1. The Gore! - Foley doesn't shy away from the fight scenes. Sure, the main characters pull off some far-fetched stunts, but who doesn't want to imagine the hero jumping from a horse and tackling a bad guy off of his and proceeding to beat the crap out of him? Good times! Less than a third of the way through the book, one of the antagonists strangles his birth father, a good guy, TO DEATH, and you get to read about it from the perspective of the victim.

2. Drake's Brush With the Dark Side - At times, Drake doesn't act very heroic. Several times during the book, he scares Emily with the lengths he goes to exact revenge. At one point, he even scares me with the internal implications that he may be turning into a Promethean by accident. He reminded me of Anakin Skywalker in the Star Wars prequels, only if Anakin hadn't been portrayed like a pubescent emo crybaby with abandonment issues.

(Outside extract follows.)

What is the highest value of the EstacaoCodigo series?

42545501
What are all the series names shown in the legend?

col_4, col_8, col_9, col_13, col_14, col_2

3. Emily's a Convincing Action Girl - I mean, she made it the whole way into the freaking Alps with her bow & arrow and wits. Although she's a pure, innocent soul, she takes part in some of the later bloodshed and manages to defend herself convincingly. She has great aim with a bow and arrow and isn't afraid to use it.

4. Virgin Sacrifice! - In order to prove how evil the Prometheans are, Foley has them plan a virgin sacrifice at the next eclipse. Naturally, the only virgin in the castle is Emily, until Drake takes care of that, so it adds some desperation to the plot. And as cliche as the whole virgin sacrifice plot is, I had to love its campiness.


1. Emily Totally Doesn't Have a Set of Velociraptor Balls When it Comes to Love - I get that she loves Drake to distraction, but I got a little annoyed when she can't resist him even when he's ACTUALLY BEING A BAD GUY. Her internal monologue is all like, "Oh, he's being so evil right now. I SHOULD stop him. But I can't because he's beautiful and BELONGS with me. Therefore, I will tolerate his bad behavior and die a little inside with each step he takes toward the dark side." Grow some goddamn backbone, Emily. Geez! If Emily wasn't so capable and moral, her transformation into a doormat wouldn't have bothered me so much. Fortunately, at the end of the book, she grows her balls back in a SPECTACULAR way. Then she loses them again immediately afterward, but I'm trying not to dwell on it.

My Ruthless Prince isn't a perfect book, but I had a freaking awesome time reading it. For some adventure mixed with some sweet romance, this is worth reading. That's the problem with Avon books. 99% of them make me want to tear my eyes out, and then the rare 1% comes along that rocks and compels me to trudge through the crap to find the rare gold.